Experience, Knowledge and Skills Required:
- Requires a Bachelor’s Degree in science, engineering or related discipline; Master’s Degree preferred.
- Requires a minimum of 5 years related experience and demonstrated working knowledge of scientific principles in medical device manufacturing, product development and design control and risk management.
- Experience leading projects across functions and sites.
- Working knowledge and demonstrated application of ISO 14971 Risk Management for Medical Devices.

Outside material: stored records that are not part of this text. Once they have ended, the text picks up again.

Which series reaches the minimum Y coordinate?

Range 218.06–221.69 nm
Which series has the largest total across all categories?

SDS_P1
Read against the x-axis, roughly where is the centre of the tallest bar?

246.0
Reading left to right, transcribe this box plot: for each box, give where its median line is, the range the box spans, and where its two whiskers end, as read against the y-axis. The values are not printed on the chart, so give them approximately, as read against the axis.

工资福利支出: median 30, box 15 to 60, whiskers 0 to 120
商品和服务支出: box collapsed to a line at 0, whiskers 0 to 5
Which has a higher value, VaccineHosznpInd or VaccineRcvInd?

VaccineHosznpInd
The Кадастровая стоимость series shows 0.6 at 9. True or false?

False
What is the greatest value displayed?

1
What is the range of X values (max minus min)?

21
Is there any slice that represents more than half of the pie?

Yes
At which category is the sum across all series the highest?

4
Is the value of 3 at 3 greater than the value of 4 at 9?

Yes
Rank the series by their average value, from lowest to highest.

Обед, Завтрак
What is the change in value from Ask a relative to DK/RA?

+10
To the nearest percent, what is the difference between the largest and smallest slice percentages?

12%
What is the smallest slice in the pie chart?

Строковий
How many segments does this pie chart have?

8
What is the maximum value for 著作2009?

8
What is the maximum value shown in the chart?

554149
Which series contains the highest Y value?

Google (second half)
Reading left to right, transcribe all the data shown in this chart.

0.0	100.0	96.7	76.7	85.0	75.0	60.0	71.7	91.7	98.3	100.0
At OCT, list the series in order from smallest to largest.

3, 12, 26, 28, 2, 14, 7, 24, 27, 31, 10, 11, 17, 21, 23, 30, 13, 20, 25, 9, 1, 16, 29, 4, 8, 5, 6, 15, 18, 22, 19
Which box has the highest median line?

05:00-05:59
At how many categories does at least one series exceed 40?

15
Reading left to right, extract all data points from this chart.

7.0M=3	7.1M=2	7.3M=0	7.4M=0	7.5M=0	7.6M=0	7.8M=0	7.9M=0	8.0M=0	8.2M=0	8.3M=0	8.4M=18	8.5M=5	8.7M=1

- Demonstrated experience working with US and international regulations/standards including 21 CFR, 820, 210, 211, ISO 13485, EU MDR, and MDDs.
- Proficiency in Microsoft Office Suite (i.e., Word, Excel, PowerPoint, Teams).
- Experience with statistics and statical analytics tools (e.g., Minitab) preferred.
- Strong written and verbal communication skills.
- Experience in delivering presentations on complex quality-related issues and topics.
- Working knowledge of Six Sigma preferred.
- Ability to travel up to 15%.
The salary range provided is based on the Company’s reasonable estimate of the base salary pay range for this position at the time of posting. Actual base pay is determined by several factors relevant to the position, including skills, competencies, experience, education, and geographic location. Anika also offers a discretionary bonus program for all full-time employees, comprehensive healthcare benefits, health savings account, 401(k) plan with up to 5% company match which includes immediate vesting, employee stock purchase plan at a 15% discount, accrued paid time off, additional long-term incentives including stock awards, and much more. At Anika, we take pride in offering robust Total Rewards, inclusive of market-leading benefits to meet our employees where they are in their career and in life.
The compensation and benefits information is provided as of the date of this posting. Anika reserves the right to modify compensation and benefits at any time, subject to applicable law.